## TASK PROMPT
Your reply should repeat all records verbatim and contain no images.

--- SUPPLIED DATA Enclosed Below ---

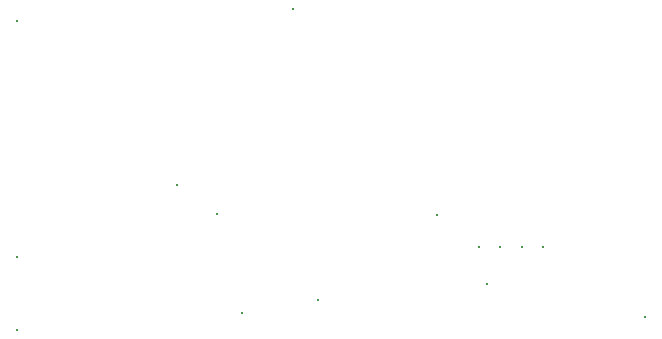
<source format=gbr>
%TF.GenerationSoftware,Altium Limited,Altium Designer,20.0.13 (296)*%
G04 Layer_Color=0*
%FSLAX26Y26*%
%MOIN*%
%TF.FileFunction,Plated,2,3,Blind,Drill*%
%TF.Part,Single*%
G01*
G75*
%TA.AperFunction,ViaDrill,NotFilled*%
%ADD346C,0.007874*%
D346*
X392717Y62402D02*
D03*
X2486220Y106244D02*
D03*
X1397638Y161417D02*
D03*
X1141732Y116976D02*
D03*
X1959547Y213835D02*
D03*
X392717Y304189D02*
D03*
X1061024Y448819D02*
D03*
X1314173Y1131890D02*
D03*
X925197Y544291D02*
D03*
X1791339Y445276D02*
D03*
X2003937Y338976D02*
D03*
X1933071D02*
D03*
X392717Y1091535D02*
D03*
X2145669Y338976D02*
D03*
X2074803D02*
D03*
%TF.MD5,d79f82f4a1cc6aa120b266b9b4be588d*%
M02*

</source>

--- End of Enclosed SUPPLIED DATA ---

## SOLUTION TO THIS TASK
<source format=gbr>
%TF.GenerationSoftware,Altium Limited,Altium Designer,20.0.13 (296)*%
G04 Layer_Color=0*
%FSLAX26Y26*%
%MOIN*%
%TF.FileFunction,Plated,2,3,Blind,Drill*%
%TF.Part,Single*%
G01*
G75*
%TA.AperFunction,ViaDrill,NotFilled*%
%ADD346C,0.007874*%
D346*
X392717Y62402D02*
D03*
X2486220Y106244D02*
D03*
X1397638Y161417D02*
D03*
X1141732Y116976D02*
D03*
X1959547Y213835D02*
D03*
X392717Y304189D02*
D03*
X1061024Y448819D02*
D03*
X1314173Y1131890D02*
D03*
X925197Y544291D02*
D03*
X1791339Y445276D02*
D03*
X2003937Y338976D02*
D03*
X1933071D02*
D03*
X392717Y1091535D02*
D03*
X2145669Y338976D02*
D03*
X2074803D02*
D03*
%TF.MD5,d79f82f4a1cc6aa120b266b9b4be588d*%
M02*

</source>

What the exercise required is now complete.